Corn futures rose for the sixth time in seven sessions on growing concerns about hot weather stunting crop development in the US Midwest during the key pollination phase.
“The corn market is trading higher again this morning ... watching the weather forecast that is not calling for much rain in the drier areas of the country,” Tomm Pfitzenmaier, analyst for Summit Commodity Brokerage, said in a note to clients.
Soybean futures firmed after trading both sides of unchanged, with traders shrugging off weakness in the energy sector and concerns about the global economy.
At 10:43 a.m. CDT (1543 GMT), Chicago Board of Trade December corn futures were up 9-1/4 cents at $6.04-1/2 a bushel. On a continuous basis the most-active contract hit its highest since July 6.
CBOT September soft red winter wheat was 7-1/4 cents lower at $8.03-1/2 a bushel while CBOT November soybeans gained 11 cents to $13.60-1/2 a bushel.
Russia, Ukraine, Turkey and the United Nations are due to sign a deal next week aimed at resuming Ukraine’s grain exports.

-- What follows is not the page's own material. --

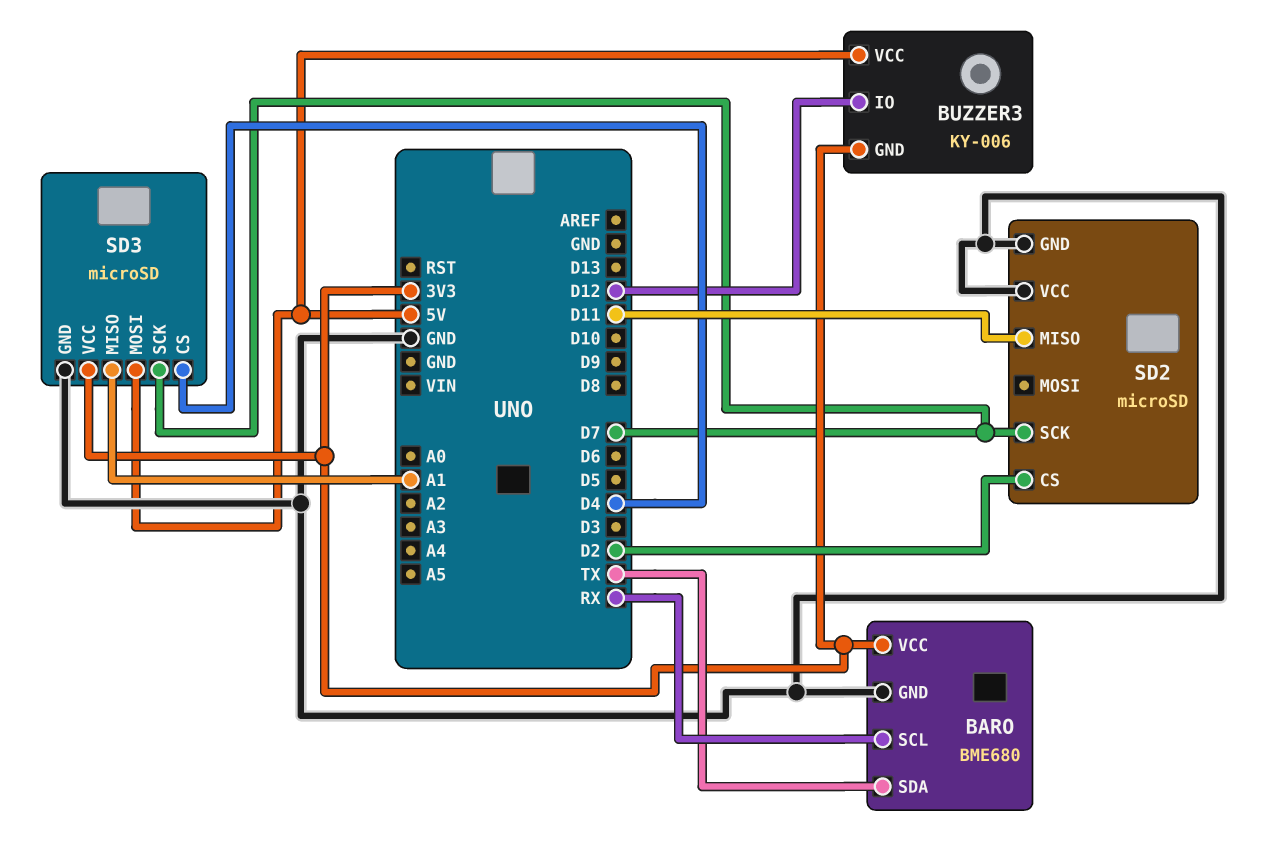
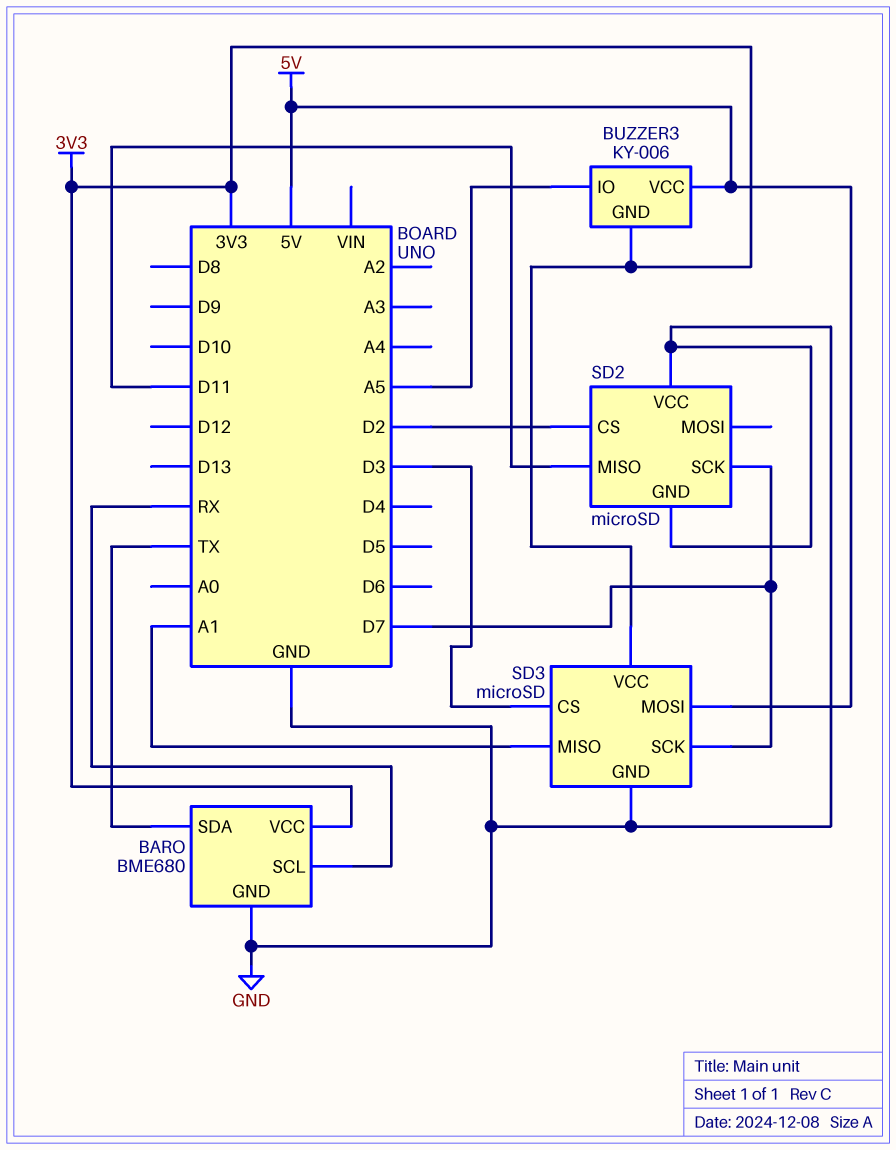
BUZZER3 pin IO: D12 -> A5
SD3 pin CS: D4 -> D3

“Ukraine really needs high-volume ocean shipping to move out its grain exports, a sea channel would be a major development, perhaps enabling Ukraine to put large volumes of grains into the world market,” said Matt Ammermann, StoneX commodity risk manager.
The potential for a pick-up in Ukraine’s pace of shipping outweighed bullish export news about US supplies.